What are the most effective ways for communicators to break through the mass media clutter and cacophony and be seen/heard?
A quick peek at the hierarchy of digital distractions can help. The informative infographic arranges hierarchically the many ways that information and communications technologies interrupt our lives and claim our attention.
Turns out that anything mobile is far more likely to hit its mark than any other communication channel. People are tied to, and seemingly endlessly intrigued by our smartphones, and eager to consume mobile digital data. According to 2009 Pew surveys, today 77% of teens and 85% of adults own a cellphone.
Mobile marketing
Does this mean we would like to consume anything on those phones? Even mobile advertising for example? Well, no, er…, well maybe, but mostly not.
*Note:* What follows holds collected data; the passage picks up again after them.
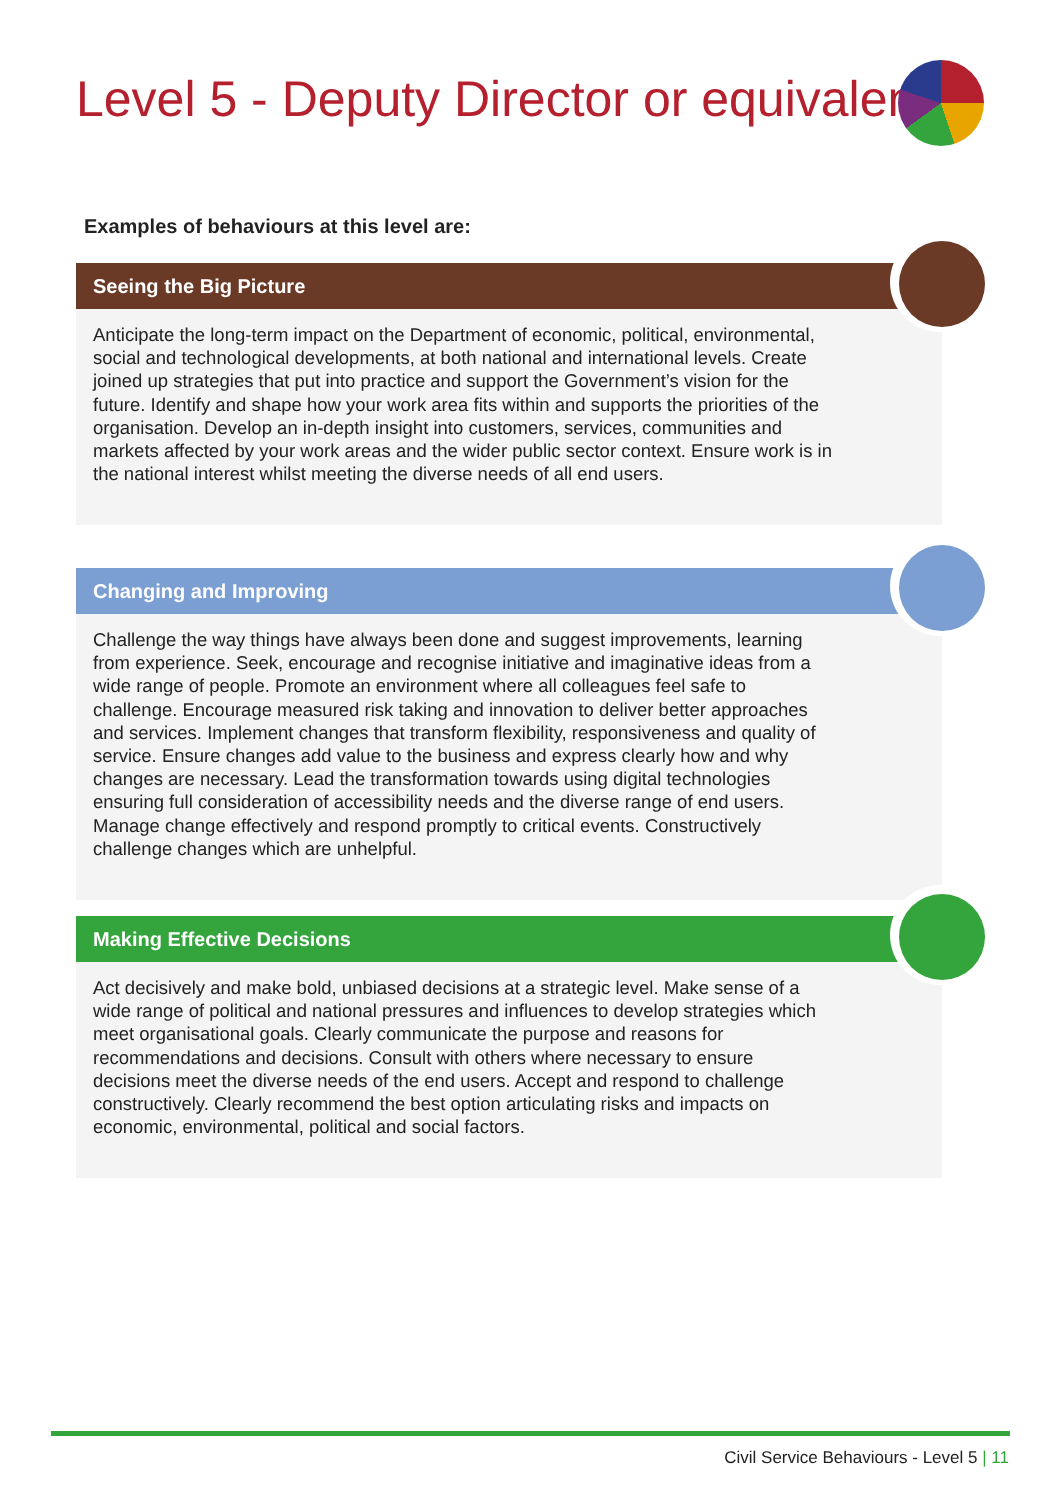Level 5 - Deputy Director or equivalent
Examples of behaviours at this level are:
Seeing the Big Picture
Anticipate the long-term impact on the Department of economic, political, environmental, social and technological developments, at both national and international levels. Create joined up strategies that put into practice and support the Government’s vision for the future. Identify and shape how your work area fits within and supports the priorities of the organisation. Develop an in-depth insight into customers, services, communities and markets affected by your work areas and the wider public sector context. Ensure work is in the national interest whilst meeting the diverse needs of all end users.
Changing and Improving
Challenge the way things have always been done and suggest improvements, learning from experience. Seek, encourage and recognise initiative and imaginative ideas from a wide range of people. Promote an environment where all colleagues feel safe to challenge. Encourage measured risk taking and innovation to deliver better approaches and services. Implement changes that transform flexibility, responsiveness and quality of service. Ensure changes add value to the business and express clearly how and why changes are necessary. Lead the transformation towards using digital technologies ensuring full consideration of accessibility needs and the diverse range of end users. Manage change effectively and respond promptly to critical events. Constructively challenge changes which are unhelpful.
Making Effective Decisions
Act decisively and make bold, unbiased decisions at a strategic level. Make sense of a wide range of political and national pressures and influences to develop strategies which meet organisational goals. Clearly communicate the purpose and reasons for recommendations and decisions. Consult with others where necessary to ensure decisions meet the diverse needs of the end users. Accept and respond to challenge constructively. Clearly recommend the best option articulating risks and impacts on economic, environmental, political and social factors.
Civil Service Behaviours - Level 5 | 11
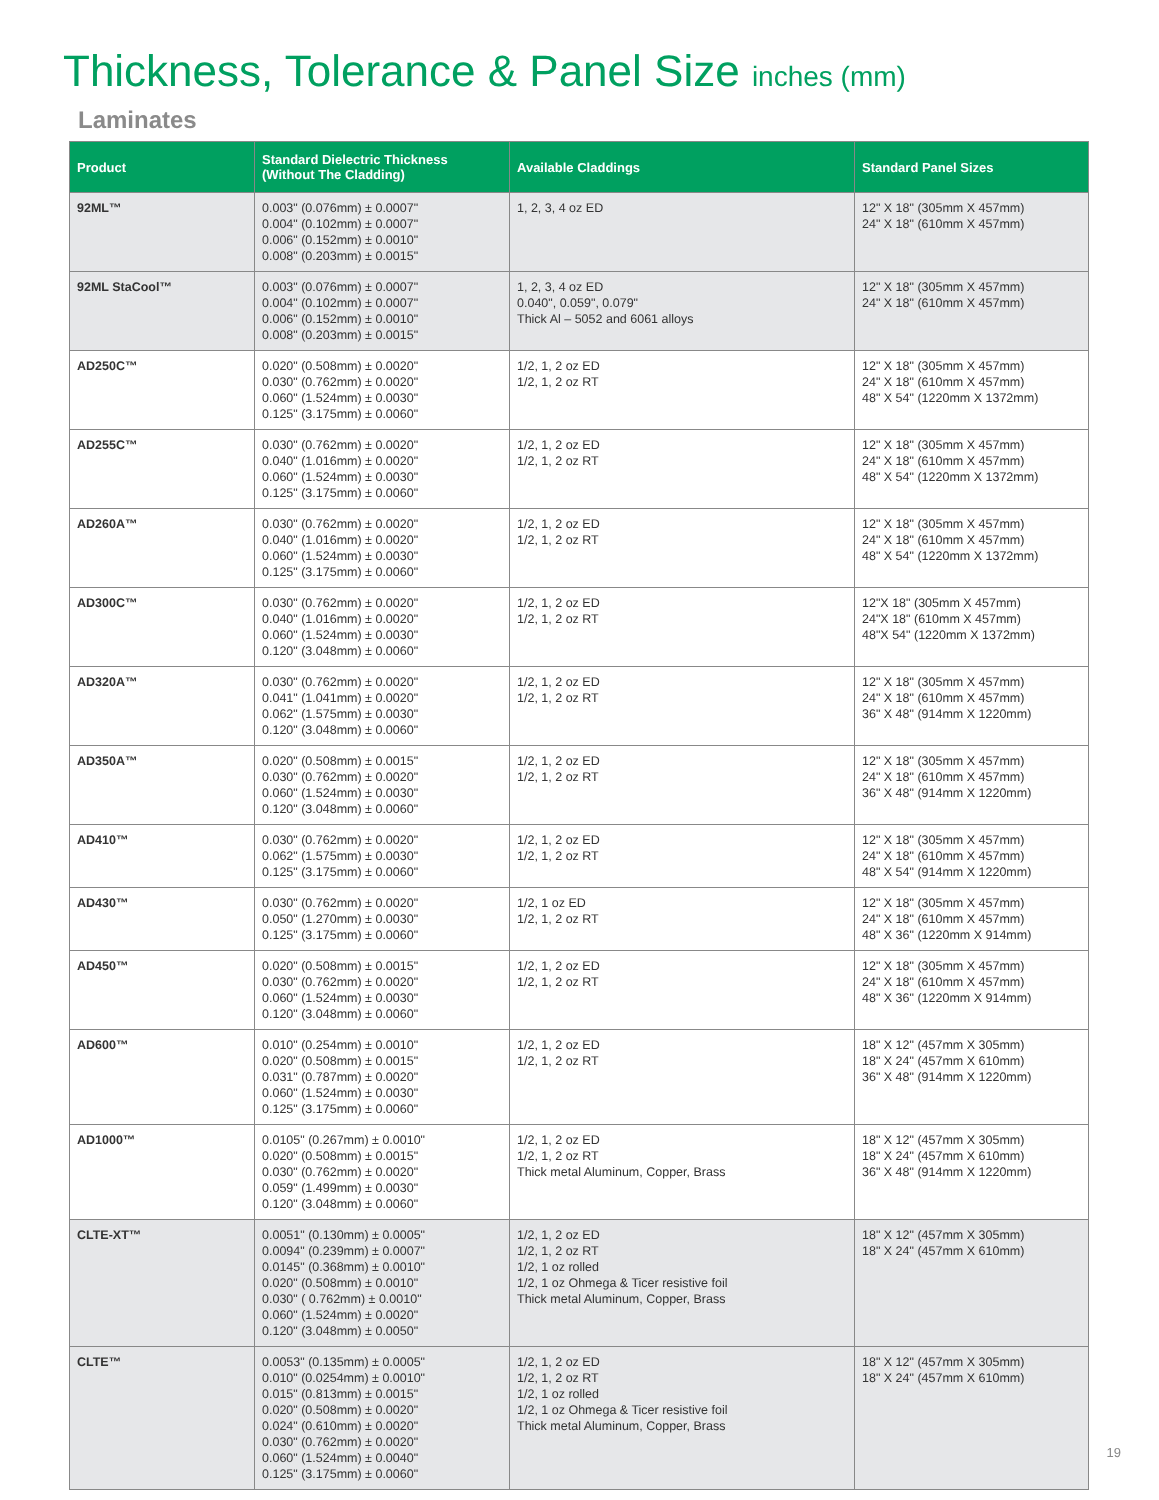Thickness, Tolerance & Panel Size inches (mm)
Laminates
| Product | Standard Dielectric Thickness (Without The Cladding) | Available Claddings | Standard Panel Sizes |
| --- | --- | --- | --- |
| 92ML™ | 0.003" (0.076mm) ± 0.0007" 0.004" (0.102mm) ± 0.0007" 0.006" (0.152mm) ± 0.0010" 0.008" (0.203mm) ± 0.0015" | 1, 2, 3, 4 oz ED | 12" X 18" (305mm X 457mm) 24" X 18" (610mm X 457mm) |
| 92ML StaCool™ | 0.003" (0.076mm) ± 0.0007" 0.004" (0.102mm) ± 0.0007" 0.006" (0.152mm) ± 0.0010" 0.008" (0.203mm) ± 0.0015" | 1, 2, 3, 4 oz ED 0.040", 0.059", 0.079" Thick Al – 5052 and 6061 alloys | 12" X 18" (305mm X 457mm) 24" X 18" (610mm X 457mm) |
| AD250C™ | 0.020" (0.508mm) ± 0.0020" 0.030" (0.762mm) ± 0.0020" 0.060" (1.524mm) ± 0.0030" 0.125" (3.175mm) ± 0.0060" | 1/2, 1, 2 oz ED 1/2, 1, 2 oz RT | 12" X 18" (305mm X 457mm) 24" X 18" (610mm X 457mm) 48" X 54" (1220mm X 1372mm) |
| AD255C™ | 0.030" (0.762mm) ± 0.0020" 0.040" (1.016mm) ± 0.0020" 0.060" (1.524mm) ± 0.0030" 0.125" (3.175mm) ± 0.0060" | 1/2, 1, 2 oz ED 1/2, 1, 2 oz RT | 12" X 18" (305mm X 457mm) 24" X 18" (610mm X 457mm) 48" X 54" (1220mm X 1372mm) |
| AD260A™ | 0.030" (0.762mm) ± 0.0020" 0.040" (1.016mm) ± 0.0020" 0.060" (1.524mm) ± 0.0030" 0.125" (3.175mm) ± 0.0060" | 1/2, 1, 2 oz ED 1/2, 1, 2 oz RT | 12" X 18" (305mm X 457mm) 24" X 18" (610mm X 457mm) 48" X 54" (1220mm X 1372mm) |
| AD300C™ | 0.030" (0.762mm) ± 0.0020" 0.040" (1.016mm) ± 0.0020" 0.060" (1.524mm) ± 0.0030" 0.120" (3.048mm) ± 0.0060" | 1/2, 1, 2 oz ED 1/2, 1, 2 oz RT | 12"X 18" (305mm X 457mm) 24"X 18" (610mm X 457mm) 48"X 54" (1220mm X 1372mm) |
| AD320A™ | 0.030" (0.762mm) ± 0.0020" 0.041" (1.041mm) ± 0.0020" 0.062" (1.575mm) ± 0.0030" 0.120" (3.048mm) ± 0.0060" | 1/2, 1, 2 oz ED 1/2, 1, 2 oz RT | 12" X 18" (305mm X 457mm) 24" X 18" (610mm X 457mm) 36" X 48" (914mm X 1220mm) |
| AD350A™ | 0.020" (0.508mm) ± 0.0015" 0.030" (0.762mm) ± 0.0020" 0.060" (1.524mm) ± 0.0030" 0.120" (3.048mm) ± 0.0060" | 1/2, 1, 2 oz ED 1/2, 1, 2 oz RT | 12" X 18" (305mm X 457mm) 24" X 18" (610mm X 457mm) 36" X 48" (914mm X 1220mm) |
| AD410™ | 0.030" (0.762mm) ± 0.0020" 0.062" (1.575mm) ± 0.0030" 0.125" (3.175mm) ± 0.0060" | 1/2, 1, 2 oz ED 1/2, 1, 2 oz RT | 12" X 18" (305mm X 457mm) 24" X 18" (610mm X 457mm) 48" X 54" (914mm X 1220mm) |
| AD430™ | 0.030" (0.762mm) ± 0.0020" 0.050" (1.270mm) ± 0.0030" 0.125" (3.175mm) ± 0.0060" | 1/2, 1 oz ED 1/2, 1, 2 oz RT | 12" X 18" (305mm X 457mm) 24" X 18" (610mm X 457mm) 48" X 36" (1220mm X 914mm) |
| AD450™ | 0.020" (0.508mm) ± 0.0015" 0.030" (0.762mm) ± 0.0020" 0.060" (1.524mm) ± 0.0030" 0.120" (3.048mm) ± 0.0060" | 1/2, 1, 2 oz ED 1/2, 1, 2 oz RT | 12" X 18" (305mm X 457mm) 24" X 18" (610mm X 457mm) 48" X 36" (1220mm X 914mm) |
| AD600™ | 0.010" (0.254mm) ± 0.0010" 0.020" (0.508mm) ± 0.0015" 0.031" (0.787mm) ± 0.0020" 0.060" (1.524mm) ± 0.0030" 0.125" (3.175mm) ± 0.0060" | 1/2, 1, 2 oz ED 1/2, 1, 2 oz RT | 18" X 12" (457mm X 305mm) 18" X 24" (457mm X 610mm) 36" X 48" (914mm X 1220mm) |
| AD1000™ | 0.0105" (0.267mm) ± 0.0010" 0.020" (0.508mm) ± 0.0015" 0.030" (0.762mm) ± 0.0020" 0.059" (1.499mm) ± 0.0030" 0.120" (3.048mm) ± 0.0060" | 1/2, 1, 2 oz ED 1/2, 1, 2 oz RT Thick metal Aluminum, Copper, Brass | 18" X 12" (457mm X 305mm) 18" X 24" (457mm X 610mm) 36" X 48" (914mm X 1220mm) |
| CLTE-XT™ | 0.0051" (0.130mm) ± 0.0005" 0.0094" (0.239mm) ± 0.0007" 0.0145" (0.368mm) ± 0.0010" 0.020" (0.508mm) ± 0.0010" 0.030" ( 0.762mm) ± 0.0010" 0.060" (1.524mm) ± 0.0020" 0.120" (3.048mm) ± 0.0050" | 1/2, 1, 2 oz ED 1/2, 1, 2 oz RT 1/2, 1 oz rolled 1/2, 1 oz Ohmega & Ticer resistive foil Thick metal Aluminum, Copper, Brass | 18" X 12" (457mm X 305mm) 18" X 24" (457mm X 610mm) |
| CLTE™ | 0.0053" (0.135mm) ± 0.0005" 0.010" (0.0254mm) ± 0.0010" 0.015" (0.813mm) ± 0.0015" 0.020" (0.508mm) ± 0.0020" 0.024" (0.610mm) ± 0.0020" 0.030" (0.762mm) ± 0.0020" 0.060" (1.524mm) ± 0.0040" 0.125" (3.175mm) ± 0.0060" | 1/2, 1, 2 oz ED 1/2, 1, 2 oz RT 1/2, 1 oz rolled 1/2, 1 oz Ohmega & Ticer resistive foil Thick metal Aluminum, Copper, Brass | 18" X 12" (457mm X 305mm) 18" X 24" (457mm X 610mm) |
19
Teens are three times more receptive to mobile advertising, according to 2008 Nielsen research cited by MediaPost. But NOT, however, if the ads are embedded in downloaded iPhone apps—there is major consumer pushback on that front.
In general, mobile marketing is not wildly succeeding in getting our attention. A study released this month showed that mobile users are half as likely to click on an advertisement versus desktop web users. And even more specifically, the study showed that iPhone ranked the worst for clickthrough rate—this despite the “digital distractions” hierarchy ranking “anything on the iPhone” at the very top of the list of e-information we consume voraciously. Anything, it seems, except adverts. Unless they are particularly innovative, useful or fun appverts or gameverts, like for example Volkswagen’s new interactive racing game for the iPhone “Scirocco R 24 hour Challenge” which is rapidly ascending the top ten free download list at Apple’s app store (<– link opens iTunes).
Analysts at eMarketer predict that in 2010-13 “Mobile [marketing] will grow considerably more quickly than online ad spending as a whole,” in their new report: “Mobile Advertising and Marketing: Change Is in the Air.”
Beyond handhelds, more digital distractions await
Ranking below mobile, a couple of levels down the hierarchy of distractors: voicemail or email communications also claim part of our attention span, and further down, but also enticing, notifications of new twitter followers and fresh friend requests (the authors of the hierarchy argue that, these days we get some many of those invitations to connect, that we’ve become accustomed to responding automatically—so they distract, surely, but require relatively low engagement).
Incidentally, at the top of the hierarchy of digital distractions is device failure—a dead cellphone or crashed system, always guaranteed to get our attention fast, largely because they cause “digital pain.”
Terminal distraction and the attention crisis
Take a step back from specific examples of digital attention-hogging gizmos and gear, and the bigger picture of infovores and continuous partial attention via digital gadget-juggling comes into focus. Is perpetual distraction and even information overstimulation cause for technopanic? New York Magazine author Sam Anderson takes on that question, exploring the issue from multiple angles in a comprehensive feature article, “In Defense of Distraction.”
There he critically assesses the outlines of what experts call the attention crisis in modern digital culture. Anderson refutes some claims about the dangers of digital distraction and multitasking, suggesting that there are benefits to be considered. “It’s possible that we’re all evolving toward a new techno-cognitive nomadism,” Anderson writes, “a rapidly shifting environment in which restlessness will be an advantage again.”